## What to do
Before you finish, make sure every line below has been written out exactly.

Change listing data:
=== Begin Enclosure ===

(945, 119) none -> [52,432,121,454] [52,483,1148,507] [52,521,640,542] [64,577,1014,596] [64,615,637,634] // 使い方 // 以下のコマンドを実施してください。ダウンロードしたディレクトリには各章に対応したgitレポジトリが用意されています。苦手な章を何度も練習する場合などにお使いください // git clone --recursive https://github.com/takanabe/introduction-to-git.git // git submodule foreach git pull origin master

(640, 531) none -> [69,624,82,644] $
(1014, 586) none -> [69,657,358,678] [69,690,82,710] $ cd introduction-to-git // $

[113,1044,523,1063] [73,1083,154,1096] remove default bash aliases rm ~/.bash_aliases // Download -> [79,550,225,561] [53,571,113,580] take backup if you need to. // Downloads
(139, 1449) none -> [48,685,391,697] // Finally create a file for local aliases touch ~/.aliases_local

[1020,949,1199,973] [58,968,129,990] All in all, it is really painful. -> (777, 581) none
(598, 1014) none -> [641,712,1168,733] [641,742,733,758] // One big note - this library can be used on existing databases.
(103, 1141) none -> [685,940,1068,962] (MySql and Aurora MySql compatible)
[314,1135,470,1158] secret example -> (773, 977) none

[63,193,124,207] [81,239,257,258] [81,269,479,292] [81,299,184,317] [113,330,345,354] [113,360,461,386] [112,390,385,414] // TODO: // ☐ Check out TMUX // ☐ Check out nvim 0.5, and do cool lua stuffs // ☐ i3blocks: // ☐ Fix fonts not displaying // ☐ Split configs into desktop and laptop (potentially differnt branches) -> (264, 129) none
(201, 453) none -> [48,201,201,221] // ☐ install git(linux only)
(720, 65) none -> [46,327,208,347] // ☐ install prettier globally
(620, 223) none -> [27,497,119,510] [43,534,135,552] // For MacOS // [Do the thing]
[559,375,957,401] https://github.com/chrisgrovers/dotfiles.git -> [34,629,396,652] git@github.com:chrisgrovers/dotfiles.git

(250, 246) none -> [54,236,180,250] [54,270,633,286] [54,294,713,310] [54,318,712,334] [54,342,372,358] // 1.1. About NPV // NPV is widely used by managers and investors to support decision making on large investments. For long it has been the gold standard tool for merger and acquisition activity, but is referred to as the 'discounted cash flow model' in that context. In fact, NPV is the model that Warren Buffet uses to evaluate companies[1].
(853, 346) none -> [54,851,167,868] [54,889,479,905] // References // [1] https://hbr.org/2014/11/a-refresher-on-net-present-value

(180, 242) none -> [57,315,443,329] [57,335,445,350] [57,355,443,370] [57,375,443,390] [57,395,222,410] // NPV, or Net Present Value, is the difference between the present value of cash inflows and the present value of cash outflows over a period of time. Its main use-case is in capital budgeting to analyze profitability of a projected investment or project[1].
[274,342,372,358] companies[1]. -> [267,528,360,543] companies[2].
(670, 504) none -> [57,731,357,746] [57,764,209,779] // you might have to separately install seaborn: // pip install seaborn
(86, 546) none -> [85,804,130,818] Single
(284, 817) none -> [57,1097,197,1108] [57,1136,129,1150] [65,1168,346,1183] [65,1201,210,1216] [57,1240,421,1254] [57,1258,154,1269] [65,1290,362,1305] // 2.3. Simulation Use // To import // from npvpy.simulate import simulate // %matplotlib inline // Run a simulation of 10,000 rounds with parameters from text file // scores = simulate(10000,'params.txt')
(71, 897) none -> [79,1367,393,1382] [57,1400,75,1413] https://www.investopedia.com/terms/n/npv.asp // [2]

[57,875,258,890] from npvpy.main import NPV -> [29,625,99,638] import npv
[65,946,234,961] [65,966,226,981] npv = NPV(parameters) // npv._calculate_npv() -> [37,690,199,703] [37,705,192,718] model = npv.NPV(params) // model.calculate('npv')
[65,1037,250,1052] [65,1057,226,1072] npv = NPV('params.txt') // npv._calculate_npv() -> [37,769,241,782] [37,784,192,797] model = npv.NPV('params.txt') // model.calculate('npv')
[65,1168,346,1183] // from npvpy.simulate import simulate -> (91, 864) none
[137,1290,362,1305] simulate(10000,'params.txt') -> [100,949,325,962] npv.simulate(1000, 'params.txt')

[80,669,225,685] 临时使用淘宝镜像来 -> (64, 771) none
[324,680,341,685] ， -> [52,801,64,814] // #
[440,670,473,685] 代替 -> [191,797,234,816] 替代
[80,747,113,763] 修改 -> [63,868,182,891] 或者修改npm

=== End Enclosure ===

## Problem solution
(945, 119) none -> [52,432,121,454] [52,483,1148,507] [52,521,640,542] [64,577,1014,596] [64,615,637,634] // 使い方 // 以下のコマンドを実施してください。ダウンロードしたディレクトリには各章に対応したgitレポジトリが用意されています。苦手な章を何度も練習する場合などにお使いください // git clone --recursive https://github.com/takanabe/introduction-to-git.git // git submodule foreach git pull origin master

(640, 531) none -> [69,624,82,644] $
(1014, 586) none -> [69,657,358,678] [69,690,82,710] $ cd introduction-to-git // $

[113,1044,523,1063] [73,1083,154,1096] remove default bash aliases rm ~/.bash_aliases // Download -> [79,550,225,561] [53,571,113,580] take backup if you need to. // Downloads
(139, 1449) none -> [48,685,391,697] // Finally create a file for local aliases touch ~/.aliases_local

[1020,949,1199,973] [58,968,129,990] All in all, it is really painful. -> (777, 581) none
(598, 1014) none -> [641,712,1168,733] [641,742,733,758] // One big note - this library can be used on existing databases.
(103, 1141) none -> [685,940,1068,962] (MySql and Aurora MySql compatible)
[314,1135,470,1158] secret example -> (773, 977) none

[63,193,124,207] [81,239,257,258] [81,269,479,292] [81,299,184,317] [113,330,345,354] [113,360,461,386] [112,390,385,414] // TODO: // ☐ Check out TMUX // ☐ Check out nvim 0.5, and do cool lua stuffs // ☐ i3blocks: // ☐ Fix fonts not displaying // ☐ Split configs into desktop and laptop (potentially differnt branches) -> (264, 129) none
(201, 453) none -> [48,201,201,221] // ☐ install git(linux only)
(720, 65) none -> [46,327,208,347] // ☐ install prettier globally
(620, 223) none -> [27,497,119,510] [43,534,135,552] // For MacOS // [Do the thing]
[559,375,957,401] https://github.com/chrisgrovers/dotfiles.git -> [34,629,396,652] git@github.com:chrisgrovers/dotfiles.git

(250, 246) none -> [54,236,180,250] [54,270,633,286] [54,294,713,310] [54,318,712,334] [54,342,372,358] // 1.1. About NPV // NPV is widely used by managers and investors to support decision making on large investments. For long it has been the gold standard tool for merger and acquisition activity, but is referred to as the 'discounted cash flow model' in that context. In fact, NPV is the model that Warren Buffet uses to evaluate companies[1].
(853, 346) none -> [54,851,167,868] [54,889,479,905] // References // [1] https://hbr.org/2014/11/a-refresher-on-net-present-value

(180, 242) none -> [57,315,443,329] [57,335,445,350] [57,355,443,370] [57,375,443,390] [57,395,222,410] // NPV, or Net Present Value, is the difference between the present value of cash inflows and the present value of cash outflows over a period of time. Its main use-case is in capital budgeting to analyze profitability of a projected investment or project[1].
[274,342,372,358] companies[1]. -> [267,528,360,543] companies[2].
(670, 504) none -> [57,731,357,746] [57,764,209,779] // you might have to separately install seaborn: // pip install seaborn
(86, 546) none -> [85,804,130,818] Single
(284, 817) none -> [57,1097,197,1108] [57,1136,129,1150] [65,1168,346,1183] [65,1201,210,1216] [57,1240,421,1254] [57,1258,154,1269] [65,1290,362,1305] // 2.3. Simulation Use // To import // from npvpy.simulate import simulate // %matplotlib inline // Run a simulation of 10,000 rounds with parameters from text file // scores = simulate(10000,'params.txt')
(71, 897) none -> [79,1367,393,1382] [57,1400,75,1413] https://www.investopedia.com/terms/n/npv.asp // [2]

[57,875,258,890] from npvpy.main import NPV -> [29,625,99,638] import npv
[65,946,234,961] [65,966,226,981] npv = NPV(parameters) // npv._calculate_npv() -> [37,690,199,703] [37,705,192,718] model = npv.NPV(params) // model.calculate('npv')
[65,1037,250,1052] [65,1057,226,1072] npv = NPV('params.txt') // npv._calculate_npv() -> [37,769,241,782] [37,784,192,797] model = npv.NPV('params.txt') // model.calculate('npv')
[65,1168,346,1183] // from npvpy.simulate import simulate -> (91, 864) none
[137,1290,362,1305] simulate(10000,'params.txt') -> [100,949,325,962] npv.simulate(1000, 'params.txt')

[80,669,225,685] 临时使用淘宝镜像来 -> (64, 771) none
[324,680,341,685] ， -> [52,801,64,814] // #
[440,670,473,685] 代替 -> [191,797,234,816] 替代
[80,747,113,763] 修改 -> [63,868,182,891] 或者修改npm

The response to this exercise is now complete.